Saxophone led funk from Nicholas Blake – great musicians, great fun! First album available now on Bandcamp, hopefully some more live dates soon.

Blake Shake – Funk Biscuit – released in June 2018

The Missing Persians

When I first joined them they had about 10 songs and approached me because their double bassist (who also writes most of the material) was finding it difficult to play bass and acoustic guitar while also singing the main vocal. The band was described to me as Americana/Blues, but although some of the songs have that feel, there is a bit more going on there. I think of ourselves as a rock band with an acoustic guitar, mandolin, and occasionally an upright bass playing melodic pop songs which may (or may not) be about what they appear to be about. Hey, genres are only really useful in record shops and we know what happened to them…

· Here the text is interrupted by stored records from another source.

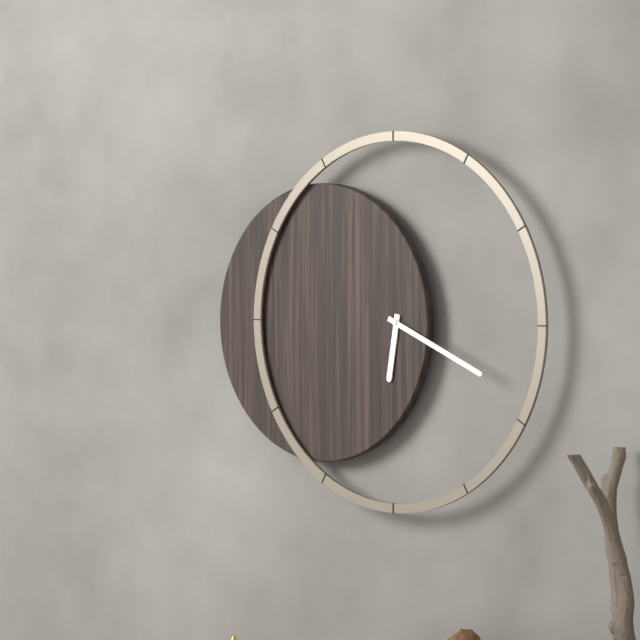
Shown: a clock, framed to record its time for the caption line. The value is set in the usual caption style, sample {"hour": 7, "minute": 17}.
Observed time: {"hour": 6, "minute": 19}
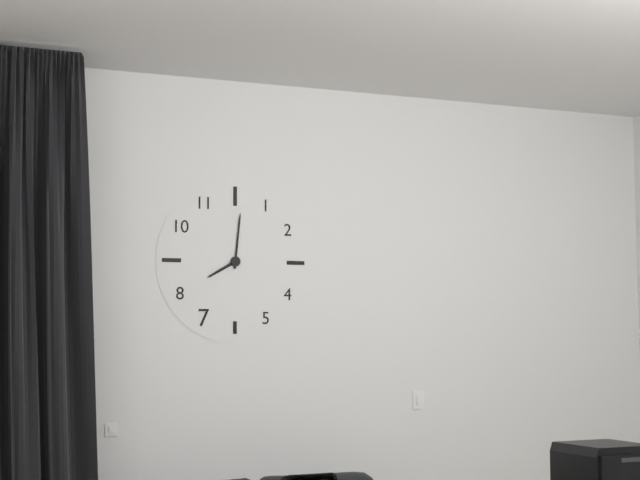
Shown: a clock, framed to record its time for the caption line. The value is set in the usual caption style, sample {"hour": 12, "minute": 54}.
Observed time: {"hour": 8, "minute": 1}
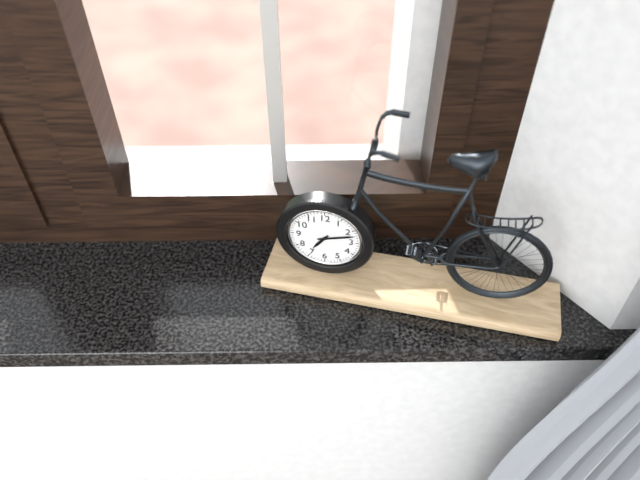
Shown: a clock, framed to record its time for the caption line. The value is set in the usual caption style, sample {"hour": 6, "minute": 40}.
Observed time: {"hour": 7, "minute": 12}
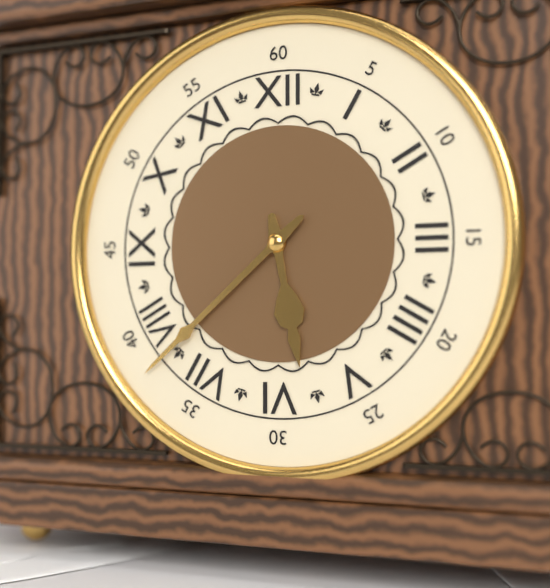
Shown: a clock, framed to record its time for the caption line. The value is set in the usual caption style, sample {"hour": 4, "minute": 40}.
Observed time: {"hour": 5, "minute": 38}
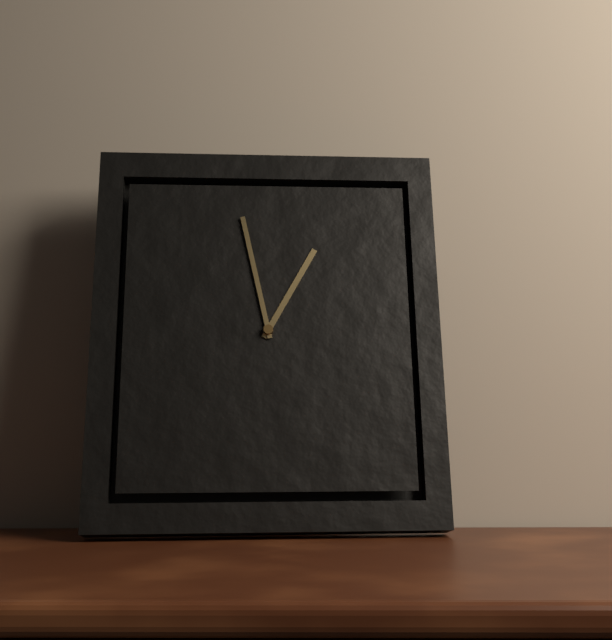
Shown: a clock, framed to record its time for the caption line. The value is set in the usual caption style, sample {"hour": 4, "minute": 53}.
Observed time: {"hour": 12, "minute": 58}
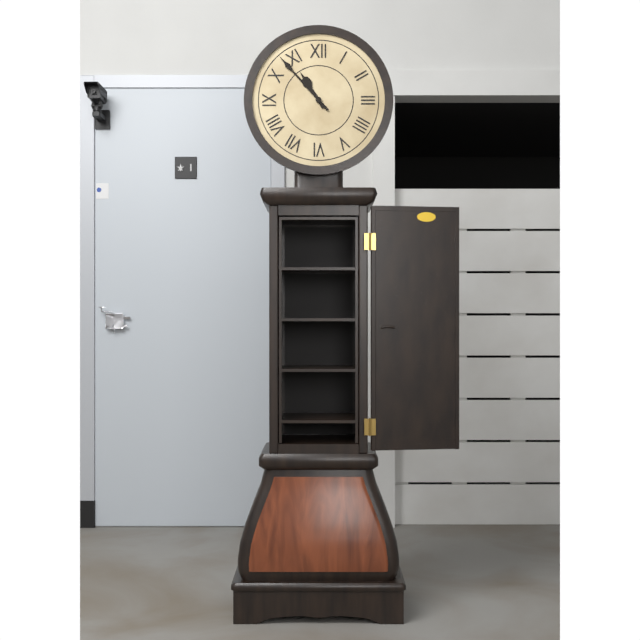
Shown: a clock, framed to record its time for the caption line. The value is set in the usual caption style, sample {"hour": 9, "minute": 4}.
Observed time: {"hour": 10, "minute": 53}
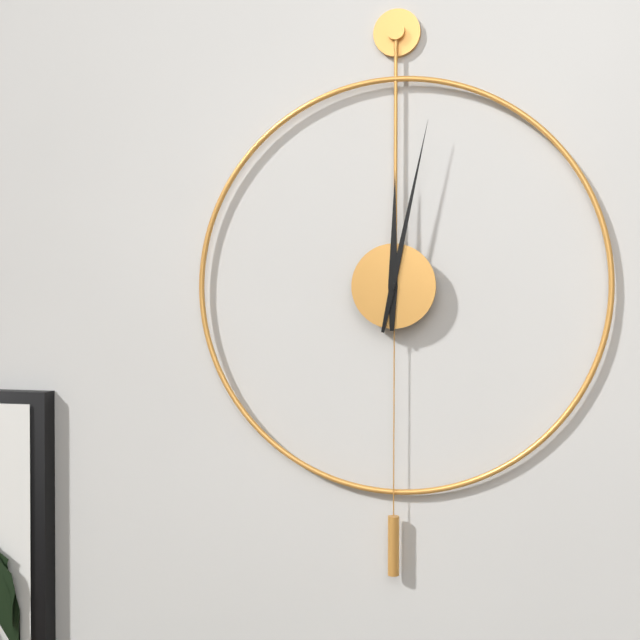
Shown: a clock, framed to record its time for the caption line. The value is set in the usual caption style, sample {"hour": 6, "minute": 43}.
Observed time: {"hour": 12, "minute": 2}
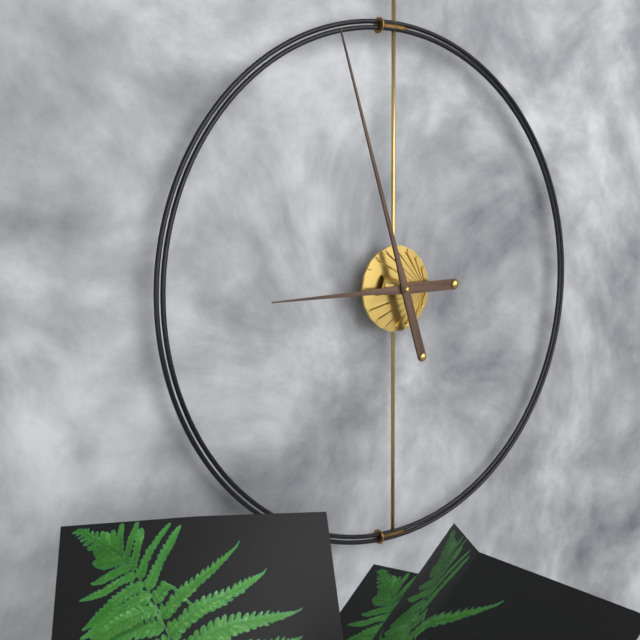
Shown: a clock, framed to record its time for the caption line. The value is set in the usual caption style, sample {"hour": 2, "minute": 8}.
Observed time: {"hour": 8, "minute": 57}
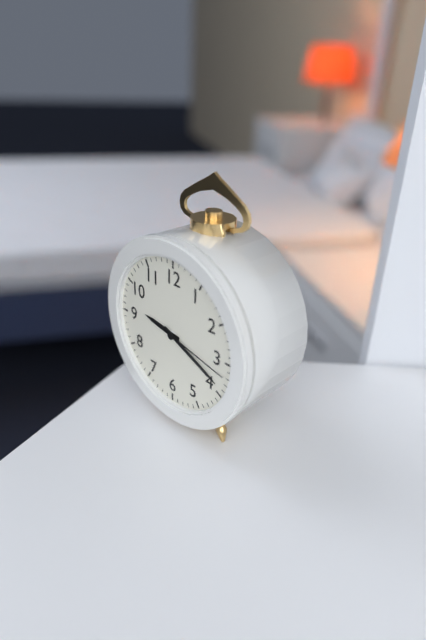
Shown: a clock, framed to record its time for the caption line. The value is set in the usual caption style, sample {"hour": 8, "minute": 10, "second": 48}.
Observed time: {"hour": 9, "minute": 19, "second": 17}
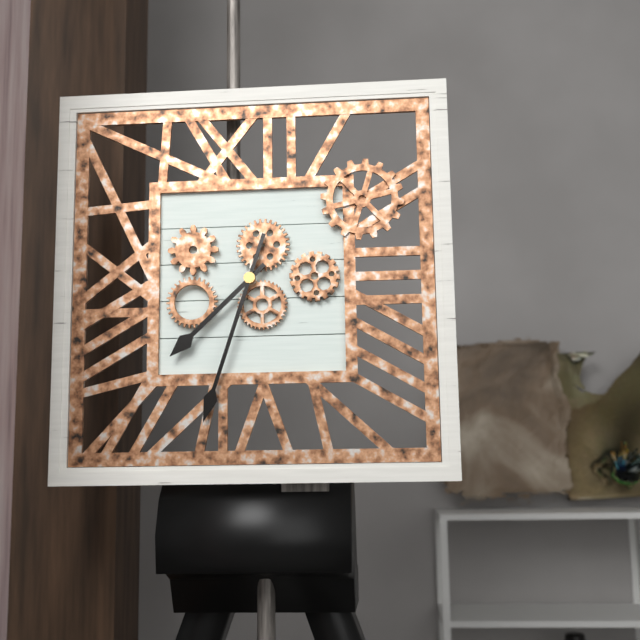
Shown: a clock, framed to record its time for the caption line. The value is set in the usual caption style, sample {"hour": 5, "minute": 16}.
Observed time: {"hour": 7, "minute": 33}
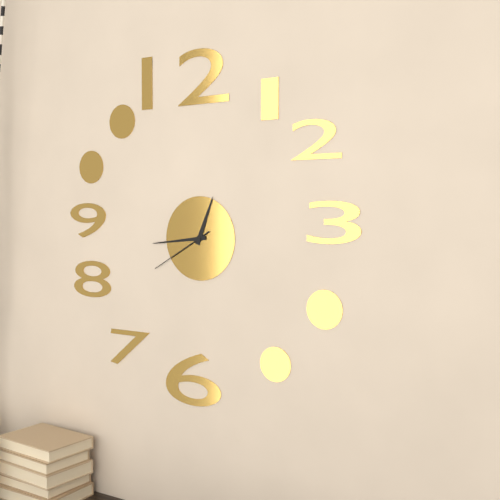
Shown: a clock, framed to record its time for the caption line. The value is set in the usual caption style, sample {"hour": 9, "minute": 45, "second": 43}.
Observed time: {"hour": 12, "minute": 44, "second": 40}
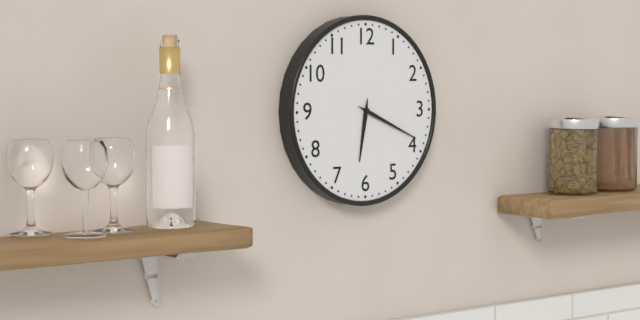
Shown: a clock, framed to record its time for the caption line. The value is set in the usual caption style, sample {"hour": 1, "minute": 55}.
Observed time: {"hour": 6, "minute": 19}
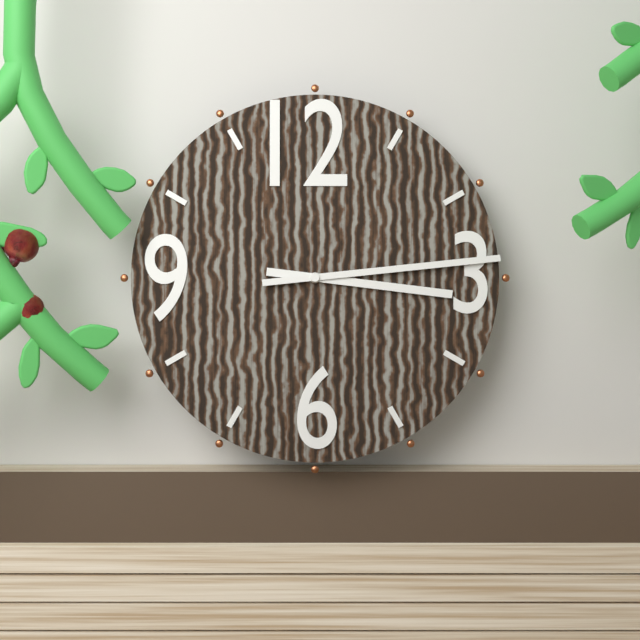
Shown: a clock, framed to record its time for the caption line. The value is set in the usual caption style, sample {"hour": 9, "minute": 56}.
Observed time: {"hour": 3, "minute": 14}
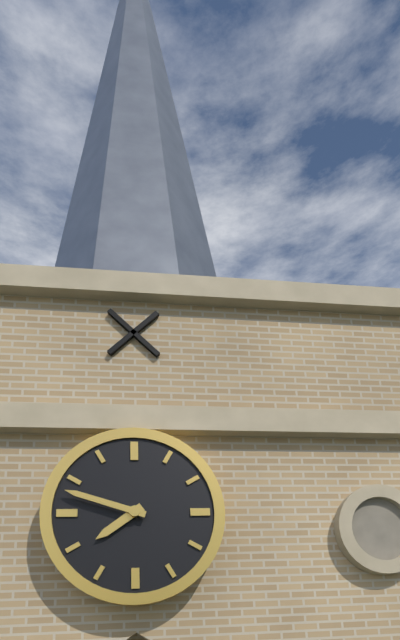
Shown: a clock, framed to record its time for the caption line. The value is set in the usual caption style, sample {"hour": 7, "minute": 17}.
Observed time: {"hour": 7, "minute": 48}
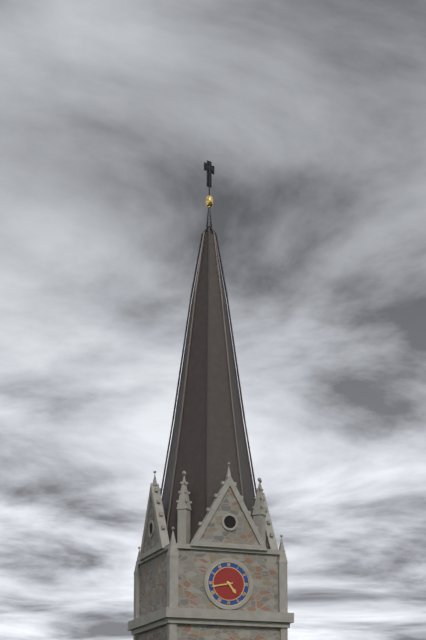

We’ve now recorded two albums – see below:

The Missing Persians – Hot Cats – released in December 2016

The Missing Persians first album – released in 2014

Beelzebozo

These are effectively demos of what would have been on the Mean Business album if it had ever got finished. In what is the longest running group of musicians I’ve worked with, while also being the slowest to produce any actual output, Beelzebozo are still working on songs, which will be appearing here “soon” (although we’ve ditched all of the ‘Bozo stuff, have turned into a three-piece and are now called We Are Puppets.) We keep saying there’s a book in the story of why nothing ever appears, but who’s going to write it? (Not us, that’s certain)

Sneaky

This project was my first experience of being at the controls of a digital studio, and by the time we’d finished this album, the band had pretty much disintegrated, but Sneaky taught me a great deal about how to operate the studio. Despite the flaws I’m still proud of the music (I think some of these songs are absolute crackers)…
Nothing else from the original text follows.